- _VOTRE OBJECTIF_
Rédigez la suite du texte consacré aux IA conversationnelles, en reprenant juste après sa dernière phrase.

- _EXTRAIT À LIRE_

· · · ·

Ces IAs conversationnelles sont des algorithmes pré-entrainés sur des vastes ensembles de textes pour apprendre comment prédire statistiquement le mot suivant dans une phrase. Ils ne comprennent absolument rien au monde ni à ce qu’ils écrivent – les notions de vérité ou d’erreur factuelles n’ont strictement aucune pertinence dans cette logique algorithmique. Bien sûr, cela promet de pouvoir faire générer automatiquement du texte en quelques secondes à propos n’importe quel sujet, à coût marginal nul, mais absolument rien ne garantit la fiabilité des « contenus » ainsi générés.

Quelles conséquences peuvent avoir ces algorithmes ?

L’un des risques majeur est la contamination d’Internet par ces énoncés générés par ces grands modèles de langage, dont certains sont tout à fait précis et exacts, d’autres seulement partiellement vrais ou totalement erronés, sans qu’il soit possible de distinguer les uns des autres, alors qu’ils en viennent aussi à servir à leur tour de base d’entraînement pour d’autres intelligences artificielles.  Or, la capacité à se rapporter à un monde « commun », c’est-à-dire à une appréhension commune de ce qu’est le monde réel, est une pré-condition à toute possibilité, pour les êtres humains, de communiquer efficacement entre eux.

· · · ·

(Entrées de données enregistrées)
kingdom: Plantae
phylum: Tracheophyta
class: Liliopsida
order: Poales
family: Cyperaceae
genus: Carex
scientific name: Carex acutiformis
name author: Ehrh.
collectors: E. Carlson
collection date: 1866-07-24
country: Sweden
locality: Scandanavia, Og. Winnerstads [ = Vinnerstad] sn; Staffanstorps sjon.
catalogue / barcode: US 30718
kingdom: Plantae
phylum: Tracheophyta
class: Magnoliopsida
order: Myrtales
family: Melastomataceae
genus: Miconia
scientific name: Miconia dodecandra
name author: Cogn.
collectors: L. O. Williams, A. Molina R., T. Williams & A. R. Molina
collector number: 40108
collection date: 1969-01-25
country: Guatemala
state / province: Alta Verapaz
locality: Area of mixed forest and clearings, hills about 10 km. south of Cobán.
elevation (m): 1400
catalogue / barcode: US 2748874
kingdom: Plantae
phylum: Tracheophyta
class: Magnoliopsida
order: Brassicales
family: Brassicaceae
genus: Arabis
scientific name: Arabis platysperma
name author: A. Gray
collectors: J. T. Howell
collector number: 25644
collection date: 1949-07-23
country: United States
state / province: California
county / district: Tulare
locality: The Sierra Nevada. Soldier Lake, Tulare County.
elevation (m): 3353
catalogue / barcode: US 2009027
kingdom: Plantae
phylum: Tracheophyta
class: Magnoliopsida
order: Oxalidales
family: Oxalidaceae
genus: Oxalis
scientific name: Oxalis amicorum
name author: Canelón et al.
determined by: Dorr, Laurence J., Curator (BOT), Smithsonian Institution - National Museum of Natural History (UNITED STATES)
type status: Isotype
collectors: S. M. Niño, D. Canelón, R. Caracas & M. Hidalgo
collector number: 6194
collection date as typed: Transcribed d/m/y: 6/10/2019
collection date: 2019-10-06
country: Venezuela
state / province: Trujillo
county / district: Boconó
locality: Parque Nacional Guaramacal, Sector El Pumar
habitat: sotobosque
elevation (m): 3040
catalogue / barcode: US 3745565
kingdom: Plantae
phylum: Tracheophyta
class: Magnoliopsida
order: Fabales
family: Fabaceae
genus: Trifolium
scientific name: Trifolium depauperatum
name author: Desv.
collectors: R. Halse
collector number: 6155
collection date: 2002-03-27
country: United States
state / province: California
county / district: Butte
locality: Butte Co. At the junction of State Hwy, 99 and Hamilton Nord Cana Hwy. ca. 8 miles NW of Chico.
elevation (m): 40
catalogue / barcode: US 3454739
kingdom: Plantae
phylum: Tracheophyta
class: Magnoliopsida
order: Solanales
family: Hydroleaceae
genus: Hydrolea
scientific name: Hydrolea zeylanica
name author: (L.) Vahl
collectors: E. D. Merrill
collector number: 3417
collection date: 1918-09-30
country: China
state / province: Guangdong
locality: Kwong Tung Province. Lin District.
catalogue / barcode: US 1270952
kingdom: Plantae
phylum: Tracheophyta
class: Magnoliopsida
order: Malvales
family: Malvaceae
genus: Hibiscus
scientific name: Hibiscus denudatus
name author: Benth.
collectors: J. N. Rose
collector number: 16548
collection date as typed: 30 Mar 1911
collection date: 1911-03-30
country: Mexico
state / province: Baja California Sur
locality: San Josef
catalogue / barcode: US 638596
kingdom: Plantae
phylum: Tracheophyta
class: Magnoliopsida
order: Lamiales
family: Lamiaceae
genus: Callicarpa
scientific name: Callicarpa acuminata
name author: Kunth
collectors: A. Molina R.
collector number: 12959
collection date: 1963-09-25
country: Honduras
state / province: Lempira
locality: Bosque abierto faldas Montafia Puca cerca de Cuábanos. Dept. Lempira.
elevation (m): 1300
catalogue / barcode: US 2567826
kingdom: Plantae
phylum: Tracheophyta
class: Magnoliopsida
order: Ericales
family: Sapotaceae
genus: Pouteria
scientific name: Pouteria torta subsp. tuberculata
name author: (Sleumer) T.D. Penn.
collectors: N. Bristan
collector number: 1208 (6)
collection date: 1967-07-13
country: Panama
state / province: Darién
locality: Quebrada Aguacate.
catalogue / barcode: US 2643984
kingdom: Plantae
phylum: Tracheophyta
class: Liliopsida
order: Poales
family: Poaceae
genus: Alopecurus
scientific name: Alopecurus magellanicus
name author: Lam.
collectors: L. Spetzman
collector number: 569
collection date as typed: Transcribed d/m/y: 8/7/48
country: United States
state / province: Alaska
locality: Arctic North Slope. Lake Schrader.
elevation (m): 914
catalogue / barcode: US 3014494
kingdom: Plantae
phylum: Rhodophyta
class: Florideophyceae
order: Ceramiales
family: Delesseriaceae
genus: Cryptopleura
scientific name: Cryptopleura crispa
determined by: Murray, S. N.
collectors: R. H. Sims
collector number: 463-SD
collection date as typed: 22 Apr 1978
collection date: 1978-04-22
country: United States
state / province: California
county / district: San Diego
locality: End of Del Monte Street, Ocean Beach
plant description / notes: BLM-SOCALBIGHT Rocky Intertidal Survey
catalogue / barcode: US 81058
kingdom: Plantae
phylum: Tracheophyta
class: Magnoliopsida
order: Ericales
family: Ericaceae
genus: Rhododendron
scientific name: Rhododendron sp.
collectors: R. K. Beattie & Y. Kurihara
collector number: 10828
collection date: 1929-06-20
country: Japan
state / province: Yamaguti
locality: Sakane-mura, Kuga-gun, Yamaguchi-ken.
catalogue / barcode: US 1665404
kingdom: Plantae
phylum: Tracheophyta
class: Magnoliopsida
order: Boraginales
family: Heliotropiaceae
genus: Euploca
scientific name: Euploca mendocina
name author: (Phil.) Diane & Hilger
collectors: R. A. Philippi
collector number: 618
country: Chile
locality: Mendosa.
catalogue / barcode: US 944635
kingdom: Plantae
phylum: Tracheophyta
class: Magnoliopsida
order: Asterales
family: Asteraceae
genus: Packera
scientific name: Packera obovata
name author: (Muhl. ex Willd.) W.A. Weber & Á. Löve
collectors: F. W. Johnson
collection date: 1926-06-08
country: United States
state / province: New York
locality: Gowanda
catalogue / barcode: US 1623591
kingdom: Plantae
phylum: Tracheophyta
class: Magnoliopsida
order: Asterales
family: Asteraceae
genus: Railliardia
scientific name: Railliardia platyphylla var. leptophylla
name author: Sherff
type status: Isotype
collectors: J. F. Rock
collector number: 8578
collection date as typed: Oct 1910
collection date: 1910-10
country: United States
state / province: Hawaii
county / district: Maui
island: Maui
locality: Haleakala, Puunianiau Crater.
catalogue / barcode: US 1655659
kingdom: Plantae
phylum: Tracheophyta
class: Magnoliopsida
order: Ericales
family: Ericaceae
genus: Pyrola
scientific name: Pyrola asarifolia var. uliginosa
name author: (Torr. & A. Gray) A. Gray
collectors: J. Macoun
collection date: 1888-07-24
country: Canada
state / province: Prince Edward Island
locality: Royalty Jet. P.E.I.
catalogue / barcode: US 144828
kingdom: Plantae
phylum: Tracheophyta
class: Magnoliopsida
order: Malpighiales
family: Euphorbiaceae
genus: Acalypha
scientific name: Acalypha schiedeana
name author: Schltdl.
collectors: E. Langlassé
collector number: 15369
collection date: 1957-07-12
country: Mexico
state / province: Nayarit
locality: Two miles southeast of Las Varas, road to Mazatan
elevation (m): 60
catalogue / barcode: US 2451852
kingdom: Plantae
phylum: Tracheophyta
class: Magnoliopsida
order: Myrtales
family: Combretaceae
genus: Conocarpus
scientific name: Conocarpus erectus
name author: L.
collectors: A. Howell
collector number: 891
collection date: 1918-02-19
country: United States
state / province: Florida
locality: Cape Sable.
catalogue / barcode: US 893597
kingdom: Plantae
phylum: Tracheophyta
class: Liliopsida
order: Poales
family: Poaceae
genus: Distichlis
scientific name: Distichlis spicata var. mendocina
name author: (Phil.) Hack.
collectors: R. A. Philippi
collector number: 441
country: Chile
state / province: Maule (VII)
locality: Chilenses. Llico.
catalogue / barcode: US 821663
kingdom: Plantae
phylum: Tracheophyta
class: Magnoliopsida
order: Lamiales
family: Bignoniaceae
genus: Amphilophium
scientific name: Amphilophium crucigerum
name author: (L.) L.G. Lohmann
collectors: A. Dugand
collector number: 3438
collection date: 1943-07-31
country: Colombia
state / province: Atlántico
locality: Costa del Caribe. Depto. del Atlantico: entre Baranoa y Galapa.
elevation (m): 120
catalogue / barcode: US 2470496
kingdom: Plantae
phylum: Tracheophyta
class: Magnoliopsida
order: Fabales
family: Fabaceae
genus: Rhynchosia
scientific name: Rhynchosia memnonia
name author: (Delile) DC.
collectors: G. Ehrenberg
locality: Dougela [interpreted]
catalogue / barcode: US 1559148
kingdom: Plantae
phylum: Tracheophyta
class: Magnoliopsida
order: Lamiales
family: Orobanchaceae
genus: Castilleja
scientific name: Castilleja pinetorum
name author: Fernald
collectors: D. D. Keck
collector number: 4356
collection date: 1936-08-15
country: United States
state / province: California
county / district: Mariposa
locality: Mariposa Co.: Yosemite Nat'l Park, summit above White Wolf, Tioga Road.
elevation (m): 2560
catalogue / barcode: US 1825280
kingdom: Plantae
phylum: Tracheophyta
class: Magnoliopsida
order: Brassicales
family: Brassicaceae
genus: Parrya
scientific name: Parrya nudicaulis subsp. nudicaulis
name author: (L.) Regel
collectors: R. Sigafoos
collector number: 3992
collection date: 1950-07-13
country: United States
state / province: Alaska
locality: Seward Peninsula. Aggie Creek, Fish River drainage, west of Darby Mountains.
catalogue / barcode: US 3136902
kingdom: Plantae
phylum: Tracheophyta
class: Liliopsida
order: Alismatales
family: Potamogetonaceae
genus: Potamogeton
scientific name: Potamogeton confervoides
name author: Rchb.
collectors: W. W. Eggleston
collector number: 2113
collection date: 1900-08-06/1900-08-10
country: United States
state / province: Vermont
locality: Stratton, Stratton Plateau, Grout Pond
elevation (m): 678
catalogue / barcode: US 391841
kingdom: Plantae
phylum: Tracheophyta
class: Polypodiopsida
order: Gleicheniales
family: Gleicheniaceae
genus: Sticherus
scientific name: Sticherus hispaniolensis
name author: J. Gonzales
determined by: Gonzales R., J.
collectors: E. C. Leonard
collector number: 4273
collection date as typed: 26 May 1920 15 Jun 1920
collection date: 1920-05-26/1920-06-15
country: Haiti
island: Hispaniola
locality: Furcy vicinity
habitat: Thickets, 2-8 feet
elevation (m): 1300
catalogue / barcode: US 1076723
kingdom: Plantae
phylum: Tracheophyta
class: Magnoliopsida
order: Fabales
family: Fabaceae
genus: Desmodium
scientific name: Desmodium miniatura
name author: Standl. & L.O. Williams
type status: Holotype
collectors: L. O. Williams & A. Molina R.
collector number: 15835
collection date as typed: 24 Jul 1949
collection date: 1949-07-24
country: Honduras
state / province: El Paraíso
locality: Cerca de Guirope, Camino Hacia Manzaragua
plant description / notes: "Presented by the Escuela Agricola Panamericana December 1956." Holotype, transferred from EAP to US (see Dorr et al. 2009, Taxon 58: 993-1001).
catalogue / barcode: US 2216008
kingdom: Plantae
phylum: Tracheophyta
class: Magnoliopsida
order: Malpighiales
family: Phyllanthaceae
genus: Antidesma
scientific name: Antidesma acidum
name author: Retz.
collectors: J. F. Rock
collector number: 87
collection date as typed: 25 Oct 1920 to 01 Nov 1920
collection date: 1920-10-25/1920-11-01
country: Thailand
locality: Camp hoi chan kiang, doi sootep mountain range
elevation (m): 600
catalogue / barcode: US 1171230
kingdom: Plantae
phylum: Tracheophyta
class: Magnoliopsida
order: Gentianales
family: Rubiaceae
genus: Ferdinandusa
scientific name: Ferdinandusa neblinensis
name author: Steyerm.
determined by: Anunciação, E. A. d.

· · · ·

- _RÉSULTAT ATTENDU_
Une étude de l’université de Yale et d’Oxford prédit que tous les métiers, y compris intellectuels, seraient automatisables d’ici 100 ans. Crédible ?

Il n’y a là aucune fatalité. Ce genre d’anticipation distrait, par contre, de problèmes que posent le développement et le déploiement d’IAs dont la phase de « test » risque bien de durer pendant toute leur durée de vie. Les IAs de type ChatGPT ont été déployés sans avoir passé aucun des tests (robustesse, fiabilité, innocuité…) s’imposant normalement aux produits industriels avant toute mise sur le marché. Cet «exceptionnalisme numérique » ne se justifie que par une idéologie de l’innovation déconnectée de toute idée de progrès social, et qui tend à faire négliger tout principe de responsabilité, de précaution, de « soutenabilité ». Cela atteste, surtout, l’irresponsabilité des entreprises conceptrices de ces systèmes, du très faible niveau de réticence du public à l’égard de tout type d’innovation technologique malgré les risques (désinformation, cybersécurité, atteintes à la protection de la vie privée, propriété intellectuelle, automatisation du plagiat…)

Dans le monde de la justice, qu’on estime souvent l’un des plus exposés (en Estonie, par exemple, on a mis en place un juge robot pour les litiges mineurs). Imaginez-vous une place prééminente de l’intelligence artificielle dans ce milieu ?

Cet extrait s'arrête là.